I’ve seen a lot of dicussion about the idea of ‘teaching compassion’ recently. Lots of it is linked to improving standards in health and social care.
It’s left me wondering, does the need to teach compassion and kindness extend beyond the workplace? Is it something that starts in, and is best suited to home? If you have to ‘teach compassion’ in work, it is too late?
I’m not about to offer any solutions here, just share my own experience of what happened with one of my teenage sons. I wrote a post about it ages ago, hardly anybody read it back then so it’s worth looking at again.
The quandary I faced over two and half years ago remains the same. Does having a generous and accepting nature make you naive and more vulnerable to people exploiting you? Is it the right thing to do to teach children to be ‘tougher’, less trusting and more sceptical of people to avoid being exploited? Ultimately do we all need to learn by making our own mistakes, and then decide?
Blimey, that was a bit Dali Lama. Here’s the post I originally wrote in September 2011. It followed a trip to a University open day and an incident at Cardiff Railway Station. You can make your own mind up if I did the right thing.
The best £1.47 you’ll ever spend Son.
This week I was sat in a busy railway station with my 17-year-old son. While I was daydreaming he was approached by a stranger who engaged him in conversation.
Almost immediately my son had taken out his wallet and had handed over a pound coin. The stranger continued talking and my son then handed over the rest of the change in his pockets, all 47p of it. At this point I intervened and the stranger quickly left, counting the money.
There was nothing particularly threatening about the stranger, he was reasonably well dressed and spoke in a calm albeit slightly urgent tone. Although the exchange
happened very quickly, probably less than a minute, it seemed like slow motion
as I tried to make sense of the situation and work out how I was going to intervene.

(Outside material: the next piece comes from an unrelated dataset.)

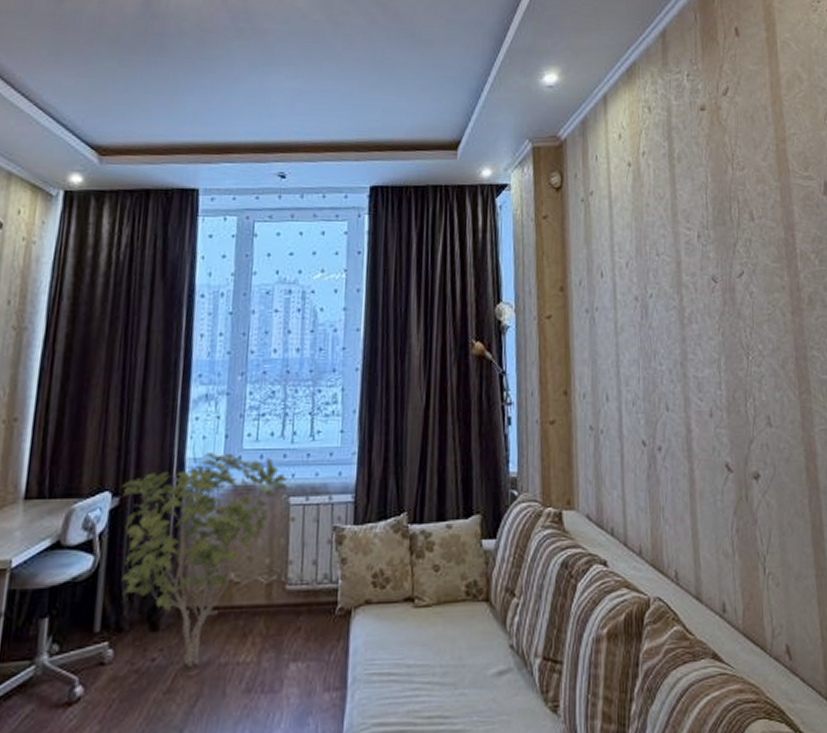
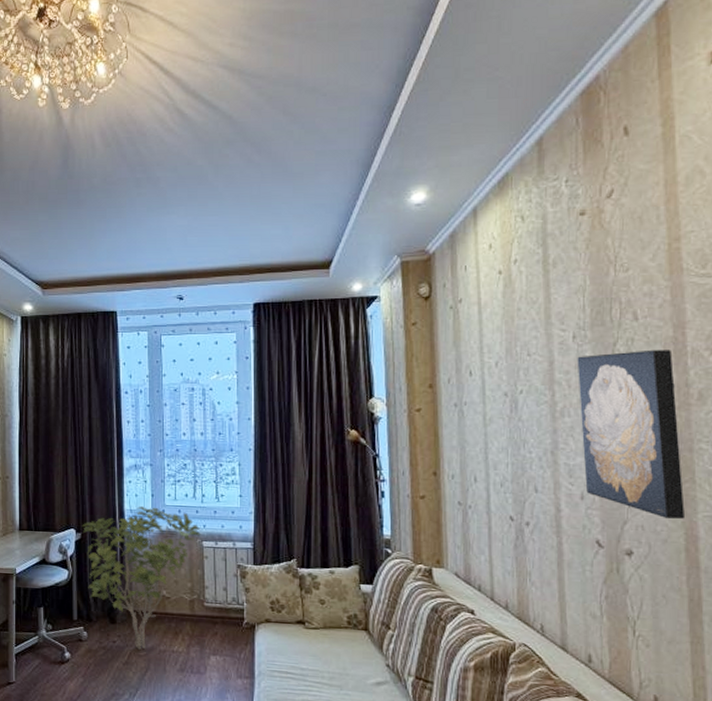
wall art: none [702,251,804,435] -> present [577,349,686,520]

My son and I pieced things together; we established that the stranger had said he needed money to catch a train home as he was about £2 short of the fare. There was a fairly embarrassed silence between us for a moment whilst we both though about what had happened.
For me there was a deep sense of worry about vulnerability. Had my son been the
victim of a rip off merchant? Had the stranger played a vulnerable individual with a well rehearsed script “I need £2 for the train home”. A scam that worked on dozens of people every day?
If it was this easy, how was my son going to cope with situations like this throughout the rest of life? On the other hand, was he doing the right thing, being the Good Samaritan, helping a fellow traveller in distress?
I’ve mentioned this incident to a few friends with teenage children and we end up pondering the same questions? How do kids learn to deal with these sorts of challenges? How do they strike the right balance between compassion and indifference? Is the best way to learn from failure? Can we actually teach them anything or do they need to work it out for themselves?
My sense of anxiety around this has been heightened by my wife’s response, “oh my god, he could be in university halls this time next year, what will happen to him……..?” Calm down, he’ll work it out has been my response (he has to………… that’s life).
As it turned out my son and I had a very sensible and measured conversation about the incident later on. Drawing on experiences of my own and the experience of others we started to piece together an approach / strategy /coping mechanism (call it what you like), for how he might deal with people trying to take advantage of him (in whatever circumstances).
Hopefully this gives him some protection and doesn’t smother the generous and giving side of his nature, which some might think is a bit naive, but I think is one of his more endearing features (by the way he’s 6 foot 3 and built like a Grizzly Bear).
So what’s the PONT?
- That could be the best £1.47 you’ll ever spend Son.
- Offer people practical help (food or buy the ticket) rather than hand over cash.
- Don’t ever become cynical and indifferent towards people who you could help.